New diabetes diagnosis? 3 steps for getting on the road to acceptance.
It's never easy to be handed a diabetes diagnosis, whether it's yours, your child's or another loved one's. If you're feeling overwhelmed or confused about what to do next, here are 3 first steps that will aid in accepting and controlling the situation you're in.
Step 1: It's okay to grieve
You've heard of the 5 stages of grief: denial, anger, bargaining, depression and acceptance. When you get unsettling news like a diabetes diagnosis, it's common to wonder "Why is this happening?" and to fear the unknown. It's also common to blame yourself and worry about what others will think of you. You may experience some, all or none of the 5 stages. Everyone grieves differently, and these feelings don't have to follow a blueprint.

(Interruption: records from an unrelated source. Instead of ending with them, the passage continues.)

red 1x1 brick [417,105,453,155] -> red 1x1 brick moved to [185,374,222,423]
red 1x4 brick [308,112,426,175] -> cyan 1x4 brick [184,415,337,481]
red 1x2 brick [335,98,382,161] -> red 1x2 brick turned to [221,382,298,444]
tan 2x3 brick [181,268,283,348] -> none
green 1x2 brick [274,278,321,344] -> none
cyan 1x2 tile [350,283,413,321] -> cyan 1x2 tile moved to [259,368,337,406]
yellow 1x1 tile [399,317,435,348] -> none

At first, life may seem like a scary rollercoaster ride. What's most important is that you acknowledge your emotions as they come and go, and ultimately start to deal with them.
Step 2: Find some positives
Perspective is everything. If you approach a diagnosis as something you can control, or as an opportunity to truly understand and manage your or your child's health, you've already won half the battle.

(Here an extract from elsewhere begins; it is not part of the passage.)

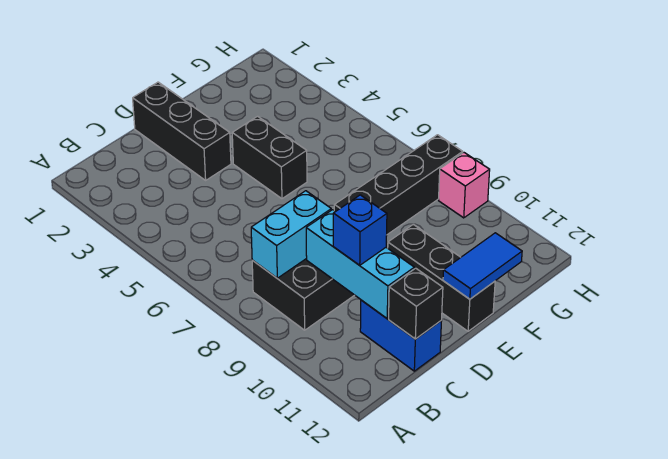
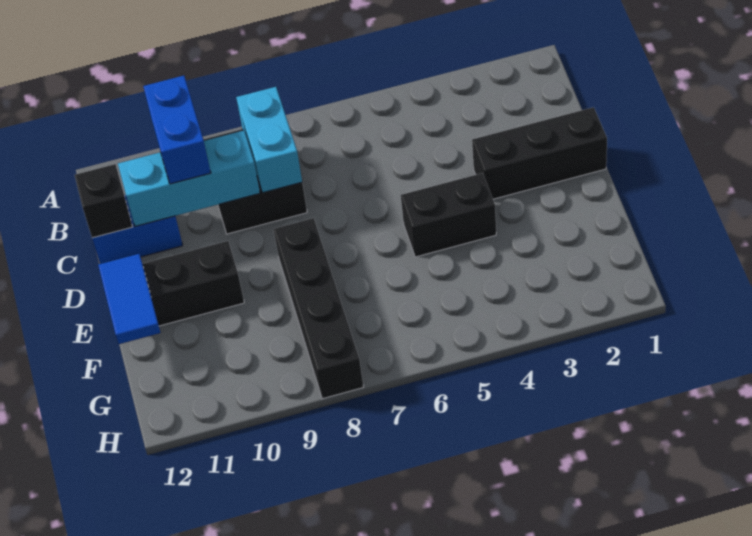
blue 1x1 brick [333,195,387,265] -> blue 1x2 brick [143,76,211,184]
pink 1x1 brick [439,153,490,218] -> none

And don't forget to laugh! Humor plays a neat trick on your brain, forcing you to see things from a new perspective. That's why it's such a great stress reliever―it yanks you out of your frame of mind, even if it's only temporary.
Of course, you'll want to surround yourself with people who can help you over the long run, emotionally or physically. Friends and family make great cheerleaders, but it might also help to find a local support group. "Been there, done that" stories from other people with diabetes or their caregivers can be a great source of information and comfort. You can also find bloggers' diabetes diagnosis stories online with a quick search.
Step 3: Build your healthcare team
After the diagnosis, did you go straight to the Internet to search for information? Many people do. But at some point, you need to start meeting with the people who are going to teach you or your child how to live with this disease: your healthcare team.
In addition to your primary care physician or pediatrician, you will likely have to see an endocrinologist, a diabetes educator, a dietitian, pharmacist, eye doctor, dentist, podiatrist and maybe even a personal trainer.
Of course, you are an important member of this team as well. In fact, you're the most important member, because you are in charge of reporting the day-to-day details and carrying out the self-care plan. When talking to any new team member, it's important to ask about their experience is with diabetes. For example, a pharmacist who understands how various medications affect blood sugar can be a real asset.
By the time you've built a healthcare team and you've laid out a diabetes care plan, you'll look back and realize how far down the road to acceptance you've already traveled.